DESCRIPTION OF THE TASK:
Report every line in the rows below that contains the word "brands", copying each such line in full, and count a line only if the word appears there in the same case.

DATA RECORDS:
==============================

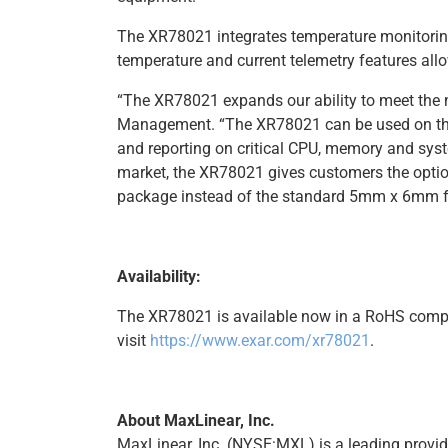
The XR78021 integrates temperature monitorin
temperature and current telemetry features all
“The XR78021 expands our ability to meet the 
Management. “The XR78021 can be used on the +
and reporting on critical CPU, memory and syst
market, the XR78021 gives customers the opti
package instead of the standard 5mm x 6mm fo
Availability:
The XR78021 is available now in a RoHS comp
visit
https://www.exar.com/xr78021
.
About MaxLinear, Inc.
MaxLinear, Inc. (NYSE:MXL) is a leading provid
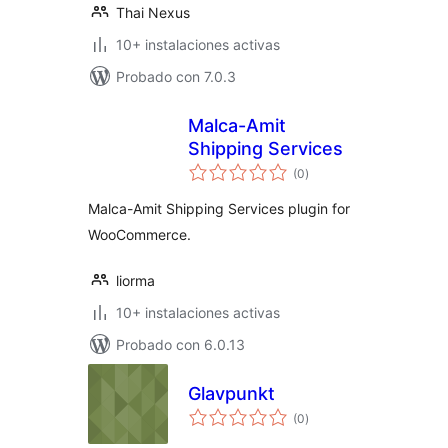
Thai Nexus
10+ instalaciones activas
Probado con 7.0.3
Malca-Amit
Shipping Services
total
(0
)
de
valoraciones
Malca-Amit Shipping Services plugin for
WooCommerce.
liorma
10+ instalaciones activas
Probado con 6.0.13
Glavpunkt
total
(0
)
de
valoraciones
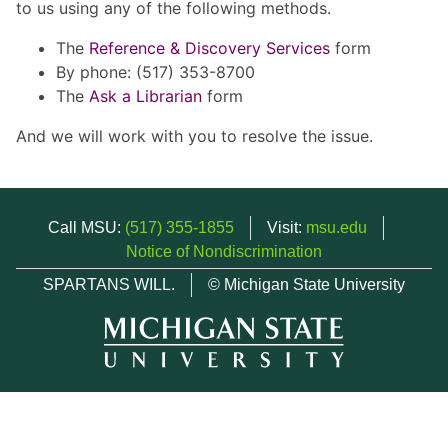
to us using any of the following methods.
The
Reference & Discovery Services
form
By phone: (517) 353-8700
The
Ask a Librarian
form
And we will work with you to resolve the issue.
Call MSU:
(517) 355-1855
Visit:
msu.edu
Notice of Nondiscrimination
SPARTANS WILL.
© Michigan State University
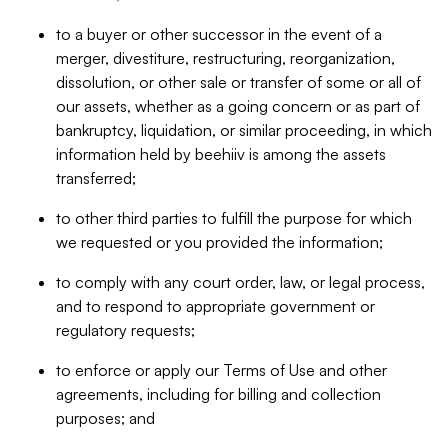
to a buyer or other successor in the event of a
merger, divestiture, restructuring, reorganization,
dissolution, or other sale or transfer of some or all of
our assets, whether as a going concern or as part of
bankruptcy, liquidation, or similar proceeding, in which
information held by beehiiv is among the assets
transferred;
to other third parties to fulfill the purpose for which
we requested or you provided the information;
to comply with any court order, law, or legal process,
and to respond to appropriate government or
regulatory requests;
to enforce or apply our Terms of Use and other
agreements, including for billing and collection
purposes; and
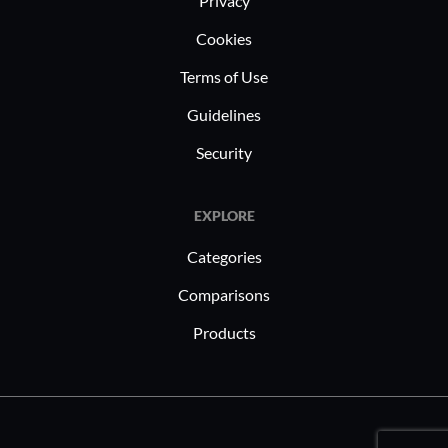
Privacy
Cookies
Terms of Use
Guidelines
Security
EXPLORE
Categories
Comparisons
Products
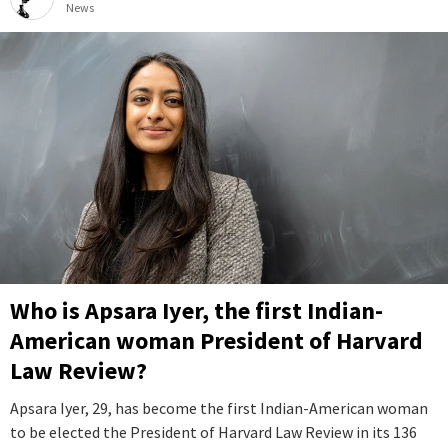
News
Who is Apsara Iyer, the first Indian-
American woman President of Harvard
Law Review?
Apsara Iyer, 29, has become the first Indian-American woman
to be elected the President of Harvard Law Review in its 136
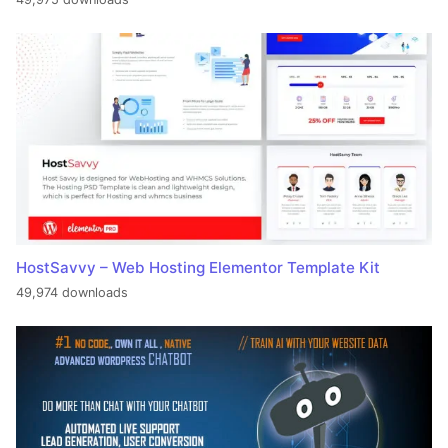
HostSavvy – Web Hosting Elementor Template Kit
49,974 downloads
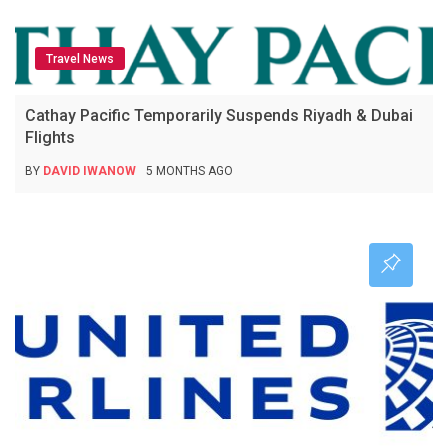
Travel News
Cathay Pacific Temporarily Suspends Riyadh & Dubai
Flights
BY
DAVID IWANOW
5 MONTHS AGO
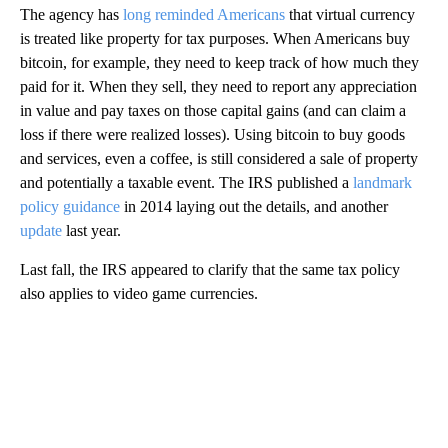
The agency has
long reminded Americans
that virtual currency
is treated like property for tax purposes. When Americans buy
bitcoin, for example, they need to keep track of how much they
paid for it. When they sell, they need to report any appreciation
in value and pay taxes on those capital gains (and can claim a
loss if there were realized losses). Using bitcoin to buy goods
and services, even a coffee, is still considered a sale of property
and potentially a taxable event. The IRS published a
landmark
policy guidance
in 2014 laying out the details, and another
update
last year.
Last fall, the IRS appeared to clarify that the same tax policy
also applies to video game currencies.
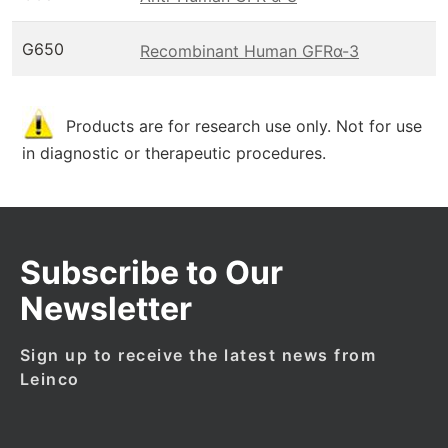
G650
Recombinant Human GFRα-3
Products are for research use only. Not for use
in diagnostic or therapeutic procedures.
Subscribe to Our
Newsletter
Sign up to receive the latest news from
Leinco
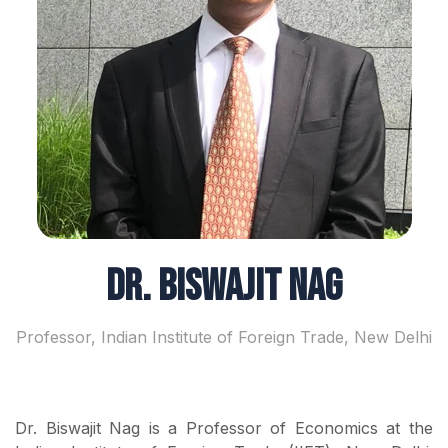
Dr. Biswajit Nag
Professor, Indian Institute of Foreign Trade, New Delhi
Dr. Biswajit Nag is a Professor of Economics at the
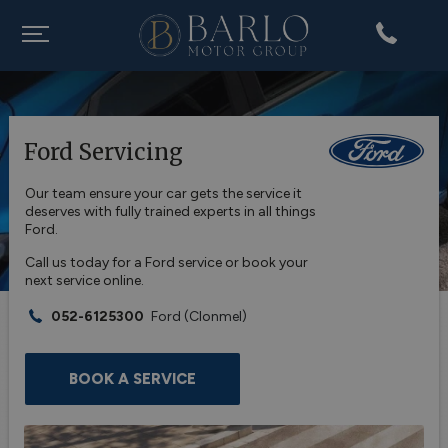
Ford Servicing
Our team ensure your car gets the service it
deserves with fully trained experts in all things
Ford.
Call us today for a Ford service or book your
next service online.
052-6125300
Ford
(Clonmel)
BOOK A SERVICE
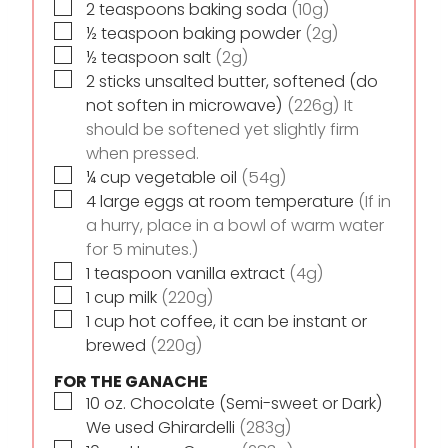
▢
2
teaspoons
baking soda
(10g)
▢
½
teaspoon
baking powder
(2g)
▢
½
teaspoon
salt
(2g)
▢
2
sticks
unsalted butter, softened (do
not soften in microwave)
(226g) It
should be softened yet slightly firm
when pressed.
▢
¼
cup
vegetable oil
(54g)
▢
4
large eggs at room temperature
(If in
a hurry, place in a bowl of warm water
for 5 minutes.)
▢
1
teaspoon
vanilla extract
(4g)
▢
1
cup
milk
(220g)
▢
1
cup
hot coffee, it can be instant or
brewed
(220g)
FOR THE GANACHE
▢
10
oz.
Chocolate (Semi-sweet or Dark)
We used Ghirardelli
(283g)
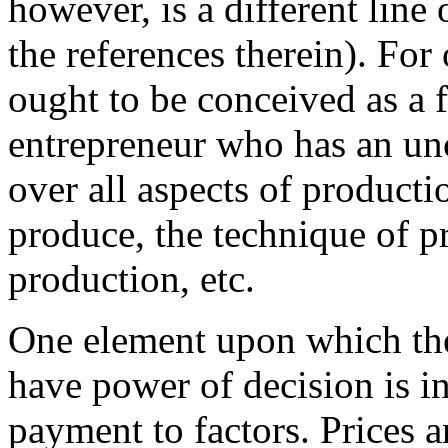
however, is a different line 
the references therein). For
ought to be conceived as a 
entrepreneur who has an un
over all aspects of producti
produce, the technique of pr
production, etc.
One element upon which th
have power of decision is in
payment to factors. Prices a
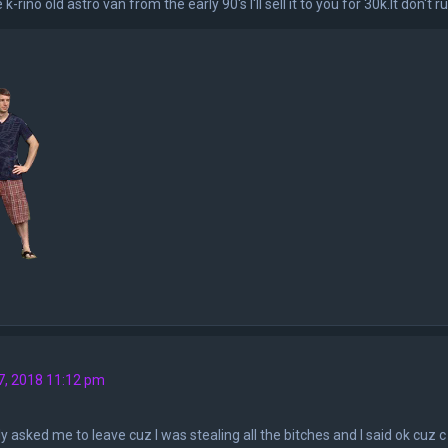
e k-rino old astro van from the early 90's I'll sell it to you for 30k.It don'
7, 2018 11:12 pm
y asked me to leave cuz I was stealing all the bitches and I said ok cuz c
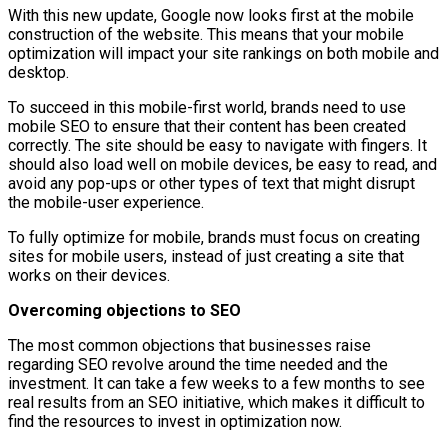
With this new update, Google now looks first at the mobile
construction of the website. This means that your mobile
optimization will impact your site rankings on both mobile and
desktop.
To succeed in this mobile-first world, brands need to use
mobile SEO to ensure that their content has been created
correctly. The site should be easy to navigate with fingers. It
should also load well on mobile devices, be easy to read, and
avoid any pop-ups or other types of text that might disrupt
the mobile-user experience.
To fully optimize for mobile, brands must focus on creating
sites for mobile users, instead of just creating a site that
works on their devices.
Overcoming objections to SEO
The most common objections that businesses raise
regarding SEO revolve around the time needed and the
investment. It can take a few weeks to a few months to see
real results from an SEO initiative, which makes it difficult to
find the resources to invest in optimization now.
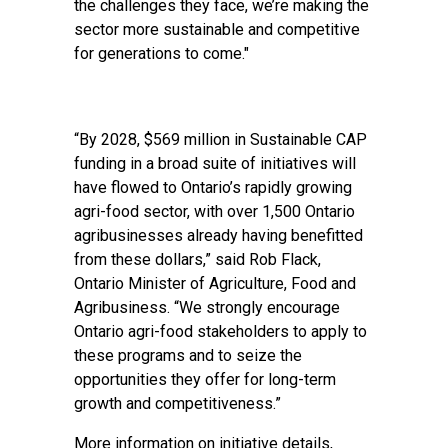
the challenges they face, we’re making the
sector more sustainable and competitive
for generations to come."
“By 2028, $569 million in Sustainable CAP
funding in a broad suite of initiatives will
have flowed to Ontario’s rapidly growing
agri-food sector, with over 1,500 Ontario
agribusinesses already having benefitted
from these dollars,” said Rob Flack,
Ontario Minister of Agriculture, Food and
Agribusiness. “We strongly encourage
Ontario agri-food stakeholders to apply to
these programs and to seize the
opportunities they offer for long-term
growth and competitiveness.”
More information on initiative details,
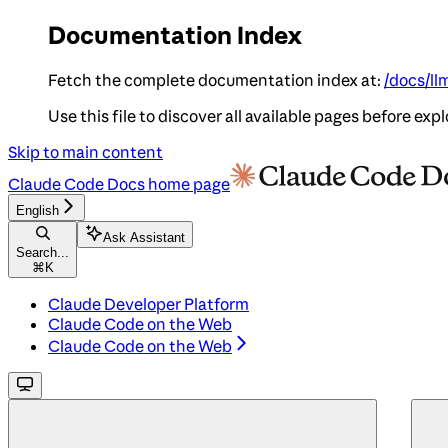
Documentation Index
Fetch the complete documentation index at:
/docs/ll
Use this file to discover all available pages before expl
Skip to main content
Claude Code Docs
home page
English
Ask Assistant
Search...
⌘
K
Claude Developer Platform
Claude Code on the Web
Claude Code on the Web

==============================

RESPONSE TO THE TASK:
To succeed in this mobile-first world, brands need to use
To fully optimize for mobile, brands must focus on creating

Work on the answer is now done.